Habían pasado tres años.
Aynéria sonrió al sol de la mañana que se asomaba por la ventana. Caminaba con paso firme por el pasillo, y el taconeo de sus zapatos resonaba contra las altas paredes. Un lacayo abrió la puerta del despacho, y la mujer entró con aire majestuoso.
Anvar estaba sentado tras el escritorio, firmando documentos con esmero. Concentrado y serio, era así como más le gustaba. Al verla, dejó la pluma a un lado y sonrió:
—Amor mío, te he echado de menos.
—Quizá no lo habrías hecho si me hubieras esperado a que despertara —Aynéria hizo un mohín, fingiendo enfado. Aquella mañana, al abrir los ojos, había encontrado a su lado solo el hueco frío y arrugado de las sábanas.
Anvar extendió los brazos hacia ella.
—No te enojes. Antes de partir tenía muchos asuntos que resolver. No quería despertarte.

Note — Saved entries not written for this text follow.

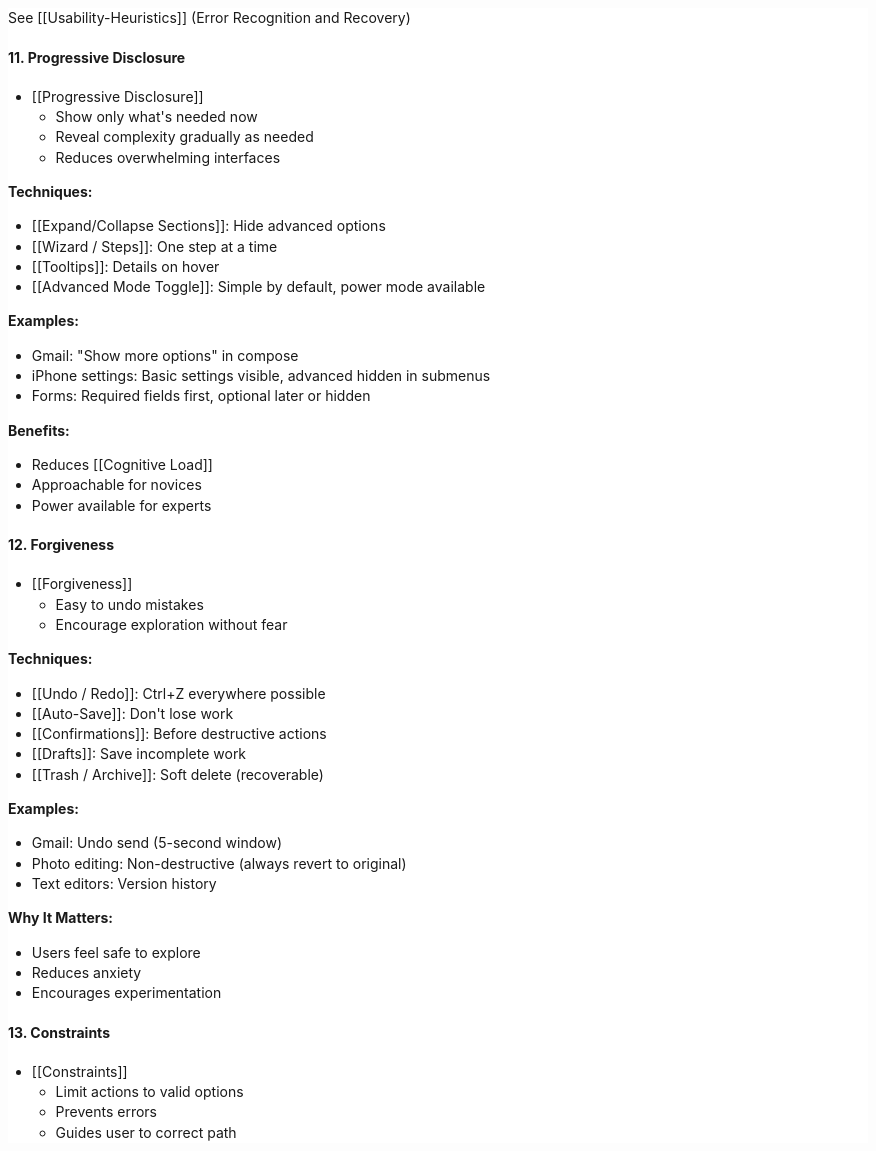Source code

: See [[Usability-Heuristics]] (Error Recognition and Recovery)

#### 11. Progressive Disclosure

- [[Progressive Disclosure]]
  - Show only what's needed now
  - Reveal complexity gradually as needed
  - Reduces overwhelming interfaces

**Techniques:**

- [[Expand/Collapse Sections]]: Hide advanced options
- [[Wizard / Steps]]: One step at a time
- [[Tooltips]]: Details on hover
- [[Advanced Mode Toggle]]: Simple by default, power mode available

**Examples:**

- Gmail: "Show more options" in compose
- iPhone settings: Basic settings visible, advanced hidden in submenus
- Forms: Required fields first, optional later or hidden

**Benefits:**

- Reduces [[Cognitive Load]]
- Approachable for novices
- Power available for experts

#### 12. Forgiveness

- [[Forgiveness]]
  - Easy to undo mistakes
  - Encourage exploration without fear

**Techniques:**

- [[Undo / Redo]]: Ctrl+Z everywhere possible
- [[Auto-Save]]: Don't lose work
- [[Confirmations]]: Before destructive actions
- [[Drafts]]: Save incomplete work
- [[Trash / Archive]]: Soft delete (recoverable)

**Examples:**

- Gmail: Undo send (5-second window)
- Photo editing: Non-destructive (always revert to original)
- Text editors: Version history

**Why It Matters:**

- Users feel safe to explore
- Reduces anxiety
- Encourages experimentation

#### 13. Constraints

- [[Constraints]]
  - Limit actions to valid options
  - Prevents errors
  - Guides user to correct path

Ella entrelazó sus dedos con los de él, se inclinó y lo besó en los labios. Llevaban casi tres años casados, y aun así, cada beso seguía haciéndole vibrar el corazón.

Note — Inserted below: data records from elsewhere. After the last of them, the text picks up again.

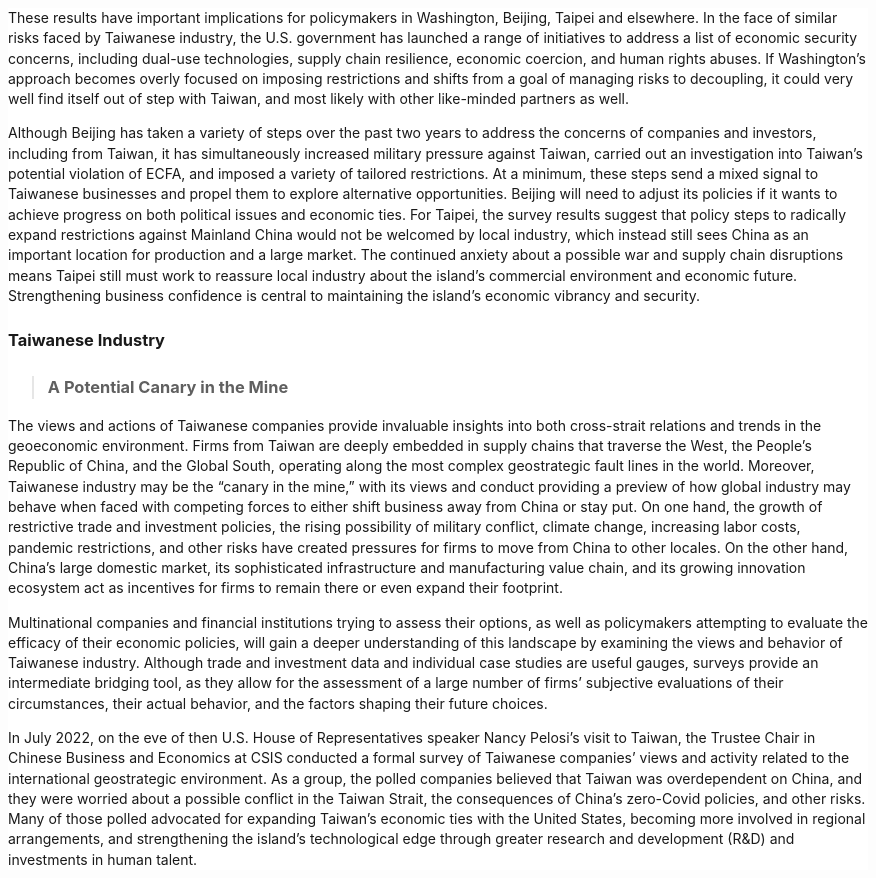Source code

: These results have important implications for policymakers in Washington, Beijing, Taipei and elsewhere. In the face of similar risks faced by Taiwanese industry, the U.S. government has launched a range of initiatives to address a list of economic security concerns, including dual-use technologies, supply chain resilience, economic coercion, and human rights abuses. If Washington’s approach becomes overly focused on imposing restrictions and shifts from a goal of managing risks to decoupling, it could very well find itself out of step with Taiwan, and most likely with other like-minded partners as well.

Although Beijing has taken a variety of steps over the past two years to address the concerns of companies and investors, including from Taiwan, it has simultaneously increased military pressure against Taiwan, carried out an investigation into Taiwan’s potential violation of ECFA, and imposed a variety of tailored restrictions. At a minimum, these steps send a mixed signal to Taiwanese businesses and propel them to explore alternative opportunities. Beijing will need to adjust its policies if it wants to achieve progress on both political issues and economic ties. For Taipei, the survey results suggest that policy steps to radically expand restrictions against Mainland China would not be welcomed by local industry, which instead still sees China as an important location for production and a large market. The continued anxiety about a possible war and supply chain disruptions means Taipei still must work to reassure local industry about the island’s commercial environment and economic future. Strengthening business confidence is central to maintaining the island’s economic vibrancy and security.


### Taiwanese Industry
> ### A Potential Canary in the Mine

The views and actions of Taiwanese companies provide invaluable insights into both cross-strait relations and trends in the geoeconomic environment. Firms from Taiwan are deeply embedded in supply chains that traverse the West, the People’s Republic of China, and the Global South, operating along the most complex geostrategic fault lines in the world. Moreover, Taiwanese industry may be the “canary in the mine,” with its views and conduct providing a preview of how global industry may behave when faced with competing forces to either shift business away from China or stay put. On one hand, the growth of restrictive trade and investment policies, the rising possibility of military conflict, climate change, increasing labor costs, pandemic restrictions, and other risks have created pressures for firms to move from China to other locales. On the other hand, China’s large domestic market, its sophisticated infrastructure and manufacturing value chain, and its growing innovation ecosystem act as incentives for firms to remain there or even expand their footprint.

Multinational companies and financial institutions trying to assess their options, as well as policymakers attempting to evaluate the efficacy of their economic policies, will gain a deeper understanding of this landscape by examining the views and behavior of Taiwanese industry. Although trade and investment data and individual case studies are useful gauges, surveys provide an intermediate bridging tool, as they allow for the assessment of a large number of firms’ subjective evaluations of their circumstances, their actual behavior, and the factors shaping their future choices.

In July 2022, on the eve of then U.S. House of Representatives speaker Nancy Pelosi’s visit to Taiwan, the Trustee Chair in Chinese Business and Economics at CSIS conducted a formal survey of Taiwanese companies’ views and activity related to the international geostrategic environment. As a group, the polled companies believed that Taiwan was overdependent on China, and they were worried about a possible conflict in the Taiwan Strait, the consequences of China’s zero-Covid policies, and other risks. Many of those polled advocated for expanding Taiwan’s economic ties with the United States, becoming more involved in regional arrangements, and strengthening the island’s technological edge through greater research and development (R&D) and investments in human talent.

Aynéria había conseguido anular su matrimonio con Elizar. Anvar, tal como había prometido, se casó con ella, y juntos tuvieron un hijo. La mujer se sentía una esposa amada y una madre feliz.
Separándose apenas de sus labios, lanzó una mirada a los documentos sobre la mesa.
—¿Estás seguro de querer dejar a Elizar como regente durante tu ausencia?
—Completamente. Ya no tiene magia, así que no representa peligro alguno. Además, Gustav lo vigilará y me informará de cada uno de sus pasos. Mi hermano lo sabe, por eso no creo que se atreva a urdir intrigas.
Elizar había pasado dos años en prisión. Su poder había pasado al hijo de Anvar, Tobias. Aún en el vientre materno, el niño había absorbido la magia de su tío y ahora la dominaba con soltura. El rey no se había equivocado: el niño tenía el don de absorber la magia ajena.
Elizar vivía ahora en una finca apartada y solo de vez en cuando visitaba el palacio. Anvar lo había perdonado, pero aún no confiaba en él. Su próxima partida era una forma de poner a prueba la lealtad de su hermano.
Durante medio año, la familia real residía en Flamaría, y los otros seis meses en Dalmaría. Como los inviernos eran más cálidos allí, ahora se preparaban para viajar a la capital de Dalmaría. Cada uno gobernaba su propio reino, aunque ambos eran considerados soberanos de los dos territorios.
Aynéria apretó las manos de su esposo, y él se levantó. La abrazó con fuerza, rodeándola con el calor de su cuerpo. Ella hundió el rostro en su pecho, escuchando el frenético ritmo de su corazón.
—Hiciste bien en darle a Elizar una segunda oportunidad —susurró.
—Solo temo que no sepa aprovecharla.
—Lo hará —respondió con suavidad—. Creo en él.
Aynéria se separó un poco y lo besó en los labios, un beso embriagador, lleno de amor y esperanza.